La tradition est un fil d’or qui traverse le temps pour nous rejoindre dans notre quotidien. Elle nous transmet des expériences, des habitudes, des refrains et des croyances qui nous structurent. Elle nous passe de bouche à oreille des récits d’autrefois qui donnent un sens et une identité à notre existence : ils expliquent d’où nous venons, pourquoi nous nous comportons comme nous le faisons. Elle nous relie à celles et ceux qui nous ont précédés. Elle nous dit de quelle communauté nous venons. Elle nous rassure. On la dit alors vivante. Il y a pourtant quelque chose de rigide et de figé dans la tradition quand elle nous retient dans la nostalgie du passé.
Sans tradition, nous sommes plus libres, mais nous sommes aussi désorientés. Il nous manque une boussole. Elle est un repère nécessaire pour nous positionner, que nous décidions de la suivre ou au contraire de nous en écarter. Qu’on l’embrasse ou qu’on la rejette, la tradition est un puissant liant. Elle survit, tapie dans les recoins de la mémoire collective, bien après que ses derniers porteurs se sont éteints.
La tradition touche tous les domaines de la vie, mais elle est particulièrement forte dans la religion comme dans la famille. Elles offrent toutes les deux des références culturelles importantes qui cimentent la société.
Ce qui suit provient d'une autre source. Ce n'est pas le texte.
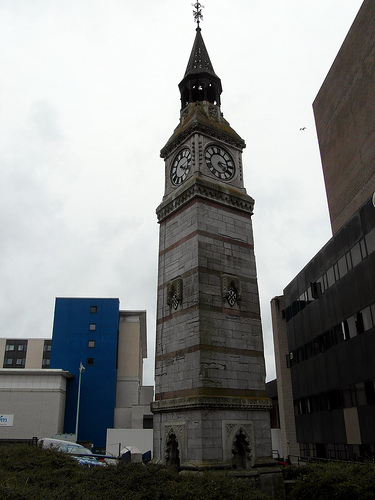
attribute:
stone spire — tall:
[150, 0, 272, 480]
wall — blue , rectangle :
[35, 293, 125, 460]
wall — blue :
[49, 292, 131, 454]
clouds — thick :
[24, 98, 71, 153]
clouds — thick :
[15, 174, 77, 231]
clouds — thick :
[101, 218, 152, 275]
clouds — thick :
[258, 172, 316, 235]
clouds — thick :
[5, 292, 49, 333]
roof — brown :
[169, 78, 240, 140]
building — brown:
[279, 184, 373, 464]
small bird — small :
[295, 120, 314, 135]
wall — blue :
[47, 293, 122, 448]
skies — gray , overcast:
[54, 190, 105, 253]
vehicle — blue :
[33, 429, 113, 474]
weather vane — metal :
[189, 0, 207, 26]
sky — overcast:
[34, 141, 107, 271]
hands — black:
[206, 154, 254, 180]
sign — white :
[0, 413, 18, 427]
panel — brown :
[333, 161, 363, 205]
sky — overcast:
[58, 71, 116, 156]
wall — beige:
[100, 425, 154, 463]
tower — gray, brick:
[151, 7, 278, 475]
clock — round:
[201, 139, 237, 182]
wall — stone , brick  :
[154, 192, 277, 432]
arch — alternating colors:
[228, 421, 253, 467]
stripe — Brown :
[146, 384, 270, 403]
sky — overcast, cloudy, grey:
[2, 4, 369, 388]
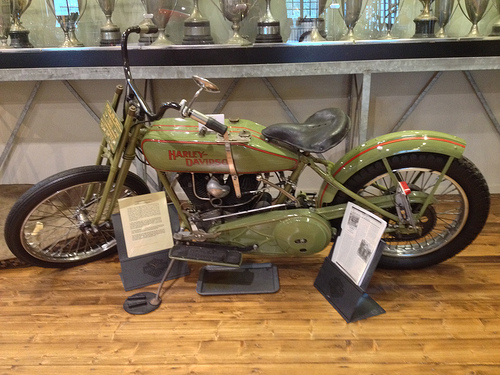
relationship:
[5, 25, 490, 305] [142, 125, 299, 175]
motorcycle has stripe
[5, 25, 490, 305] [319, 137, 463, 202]
motorcycle has stripe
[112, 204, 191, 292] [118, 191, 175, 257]
document holder has paper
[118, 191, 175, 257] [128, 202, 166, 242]
paper has words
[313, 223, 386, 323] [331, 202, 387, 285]
document holder has paper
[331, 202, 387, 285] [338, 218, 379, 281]
paper has words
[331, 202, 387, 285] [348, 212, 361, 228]
paper has photo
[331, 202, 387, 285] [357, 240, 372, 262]
paper has photo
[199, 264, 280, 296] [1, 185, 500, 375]
tray on floor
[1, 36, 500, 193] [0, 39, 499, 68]
table has stripe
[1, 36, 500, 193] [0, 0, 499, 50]
table filled with trophies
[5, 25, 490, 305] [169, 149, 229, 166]
motorcycle has words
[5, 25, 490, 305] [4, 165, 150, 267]
motorcycle has wheel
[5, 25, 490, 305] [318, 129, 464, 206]
motorcycle has fender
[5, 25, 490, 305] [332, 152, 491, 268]
motorcycle has wheel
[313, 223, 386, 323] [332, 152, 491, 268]
document holder in front of wheel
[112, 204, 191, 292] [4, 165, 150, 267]
document holder next to wheel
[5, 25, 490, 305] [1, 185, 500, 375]
motorcycle on floor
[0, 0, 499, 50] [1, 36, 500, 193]
trophies are on table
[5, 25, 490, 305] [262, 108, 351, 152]
motorcycle has seat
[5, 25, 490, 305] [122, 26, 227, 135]
motorcycle has handle bars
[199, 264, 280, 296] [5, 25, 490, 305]
tray below motorcycle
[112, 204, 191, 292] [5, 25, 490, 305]
document holder in front of motorcycle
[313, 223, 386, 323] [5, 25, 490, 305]
document holder in front of motorcycle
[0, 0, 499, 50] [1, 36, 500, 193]
trophies displayed on table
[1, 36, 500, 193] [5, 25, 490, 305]
table behind motorcycle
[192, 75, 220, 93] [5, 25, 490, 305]
mirror on motorcycle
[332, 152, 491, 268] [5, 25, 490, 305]
wheel on motorcycle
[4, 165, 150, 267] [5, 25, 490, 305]
wheel on motorcycle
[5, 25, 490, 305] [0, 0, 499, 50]
motorcycle in front of trophies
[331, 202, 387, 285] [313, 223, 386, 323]
paper on document holder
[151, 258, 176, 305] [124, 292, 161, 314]
kickstand on mat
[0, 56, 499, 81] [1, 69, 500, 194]
bar on wall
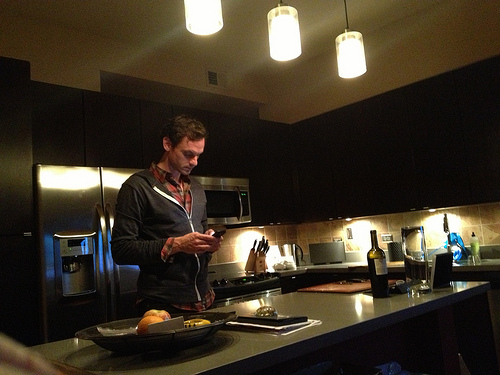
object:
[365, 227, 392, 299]
bottle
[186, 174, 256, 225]
microwave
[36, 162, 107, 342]
refrigerator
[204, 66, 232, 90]
vent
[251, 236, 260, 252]
knives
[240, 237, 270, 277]
wooden block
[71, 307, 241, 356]
bowl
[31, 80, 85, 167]
cabinet door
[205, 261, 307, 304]
stove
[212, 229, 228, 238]
cell phone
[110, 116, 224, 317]
man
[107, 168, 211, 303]
jacket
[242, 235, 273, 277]
knife holder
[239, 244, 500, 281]
countertop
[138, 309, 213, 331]
fruit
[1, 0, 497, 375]
kitchen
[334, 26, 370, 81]
light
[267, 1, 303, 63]
light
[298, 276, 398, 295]
cutting board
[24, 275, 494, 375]
countertop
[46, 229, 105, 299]
water and ice maker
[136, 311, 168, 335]
orange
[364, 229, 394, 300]
wine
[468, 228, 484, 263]
bottle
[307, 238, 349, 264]
toaster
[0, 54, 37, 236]
cabinet door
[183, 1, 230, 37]
lights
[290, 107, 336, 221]
cabinet door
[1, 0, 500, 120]
ceiling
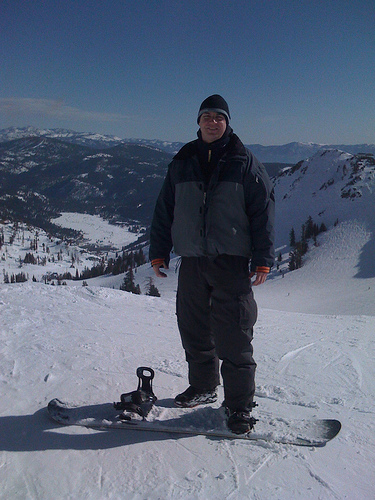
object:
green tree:
[121, 267, 140, 297]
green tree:
[72, 266, 83, 280]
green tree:
[133, 280, 143, 293]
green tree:
[274, 250, 284, 262]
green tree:
[121, 266, 135, 292]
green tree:
[135, 281, 141, 293]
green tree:
[72, 265, 82, 280]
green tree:
[76, 264, 81, 278]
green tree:
[145, 280, 161, 297]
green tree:
[115, 265, 136, 299]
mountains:
[0, 126, 375, 230]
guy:
[149, 90, 275, 439]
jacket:
[175, 258, 257, 410]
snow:
[29, 299, 113, 372]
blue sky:
[33, 21, 303, 91]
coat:
[148, 124, 288, 275]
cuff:
[246, 251, 274, 276]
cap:
[195, 95, 233, 124]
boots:
[172, 383, 218, 410]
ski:
[44, 363, 342, 449]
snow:
[271, 323, 367, 410]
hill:
[0, 117, 375, 225]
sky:
[0, 0, 375, 146]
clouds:
[0, 72, 375, 144]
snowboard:
[45, 366, 341, 447]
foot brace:
[110, 367, 157, 424]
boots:
[219, 393, 258, 440]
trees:
[49, 224, 130, 297]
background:
[0, 0, 375, 402]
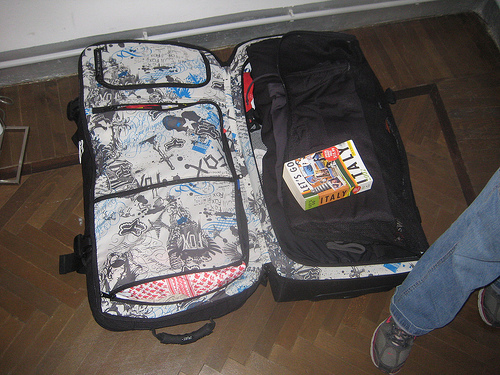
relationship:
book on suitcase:
[271, 137, 377, 213] [64, 26, 440, 346]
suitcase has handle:
[64, 26, 440, 346] [156, 316, 220, 347]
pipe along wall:
[2, 0, 431, 70] [1, 1, 482, 86]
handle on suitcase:
[156, 316, 220, 347] [64, 26, 440, 346]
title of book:
[335, 144, 369, 187] [271, 137, 377, 213]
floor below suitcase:
[2, 10, 500, 374] [64, 26, 440, 346]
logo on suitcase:
[185, 148, 228, 183] [64, 26, 440, 346]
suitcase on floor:
[64, 26, 440, 346] [2, 10, 500, 374]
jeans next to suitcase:
[382, 162, 499, 339] [64, 26, 440, 346]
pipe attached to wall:
[2, 0, 431, 70] [1, 1, 482, 86]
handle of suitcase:
[156, 316, 220, 347] [64, 26, 440, 346]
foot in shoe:
[370, 323, 410, 366] [368, 302, 417, 372]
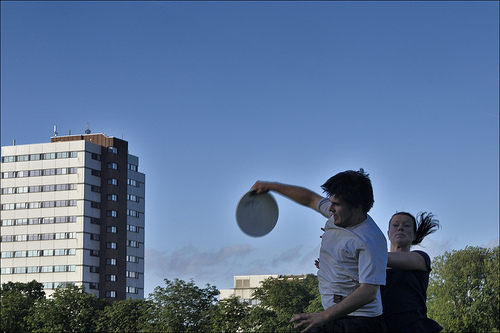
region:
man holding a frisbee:
[230, 173, 278, 240]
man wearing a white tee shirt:
[308, 195, 379, 310]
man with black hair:
[323, 163, 374, 205]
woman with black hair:
[395, 205, 437, 244]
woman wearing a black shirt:
[380, 244, 436, 331]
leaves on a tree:
[423, 238, 495, 307]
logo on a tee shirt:
[327, 288, 343, 308]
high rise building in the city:
[7, 131, 149, 288]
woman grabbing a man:
[305, 215, 450, 306]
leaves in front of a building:
[56, 288, 107, 320]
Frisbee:
[221, 178, 279, 238]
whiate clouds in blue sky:
[25, 6, 109, 64]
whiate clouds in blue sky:
[32, 23, 123, 113]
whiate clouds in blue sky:
[98, 35, 146, 72]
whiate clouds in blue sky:
[165, 73, 193, 100]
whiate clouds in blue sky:
[264, 5, 342, 70]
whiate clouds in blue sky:
[358, 71, 438, 122]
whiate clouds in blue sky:
[401, 98, 466, 152]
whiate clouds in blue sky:
[152, 181, 196, 219]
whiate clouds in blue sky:
[164, 71, 232, 128]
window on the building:
[58, 168, 67, 174]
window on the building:
[56, 188, 71, 198]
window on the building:
[55, 213, 68, 223]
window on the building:
[56, 232, 66, 237]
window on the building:
[54, 246, 66, 253]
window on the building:
[41, 267, 53, 275]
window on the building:
[27, 266, 37, 272]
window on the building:
[64, 266, 76, 274]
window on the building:
[32, 168, 47, 177]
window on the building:
[107, 194, 122, 204]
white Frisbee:
[220, 171, 277, 242]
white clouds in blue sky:
[247, 53, 297, 101]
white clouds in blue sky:
[160, 71, 214, 129]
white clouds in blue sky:
[265, 29, 326, 87]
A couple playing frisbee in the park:
[233, 164, 457, 331]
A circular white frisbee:
[231, 189, 286, 242]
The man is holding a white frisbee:
[225, 168, 333, 258]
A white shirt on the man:
[312, 197, 389, 317]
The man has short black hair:
[320, 169, 380, 211]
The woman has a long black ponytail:
[412, 211, 440, 246]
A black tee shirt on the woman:
[381, 252, 433, 329]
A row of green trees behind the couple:
[14, 267, 495, 332]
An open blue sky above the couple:
[120, 0, 480, 142]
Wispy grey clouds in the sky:
[151, 232, 319, 286]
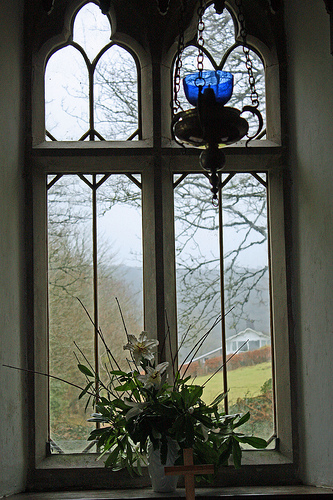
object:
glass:
[182, 72, 234, 104]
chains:
[169, 2, 260, 119]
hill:
[177, 354, 270, 445]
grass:
[183, 361, 273, 411]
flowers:
[124, 332, 160, 367]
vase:
[148, 437, 183, 492]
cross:
[164, 448, 215, 499]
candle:
[189, 69, 225, 104]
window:
[42, 7, 138, 141]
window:
[39, 5, 275, 457]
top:
[41, 5, 140, 142]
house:
[230, 326, 263, 354]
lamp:
[183, 72, 234, 101]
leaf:
[220, 411, 248, 434]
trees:
[52, 267, 135, 447]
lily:
[125, 333, 158, 366]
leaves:
[180, 387, 220, 428]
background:
[48, 173, 279, 454]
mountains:
[92, 264, 270, 362]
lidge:
[15, 482, 329, 499]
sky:
[41, 2, 268, 271]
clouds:
[32, 6, 268, 268]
La tradition s’y manifeste par une liturgie bien précise : il y a à l’église comme à la maison des souvenirs qu’on se remémore et des citations qu’on se répète, presque machinalement. Des petites phrases reviennent toujours à des moments précis. Les histoires, les répons et les insiders propres à chaque groupe définissent qui en fait partie et qui en est exclu. La tradition renvoie à des références qui vont au-delà du moment présent. En traversant les époques, elle nous place dans une lignée : une lignée ancestrale pour la famille et apostolique pour l’église. Chaque lignée a une teinte, une coloration, un style ou encore une texture qui lui est propre. Une caractéristique que nous reprenons volontairement ou non, consciemment ou non, lorsque nous entrons dans le clan. La filiation, le baptême ou l’acte de consécration sont autant de manières d’intégrer une lignée. Une lignée qui fait de ses nouveaux membres les dépositaires d’un héritage et d’une énergie qui existaient avant eux et qu’ils transmettront d’une manière ou d’une autre après eux.
L’appartenance à une tradition n’est pas mauvaise en soi. Elle peut nous pousser en avant autant qu’elle peut nous freiner. Tout l’art consiste à identifier quand nous avons besoin d’y puiser de la force et quand il vaut mieux nous en détacher. Ce n’est pas une tâche facile. Comme nous baignons constamment dedans, il n’est pas évident de mesurer à quel point elle nous façonne et de choisir en conscience comment nous voulons nous y relier.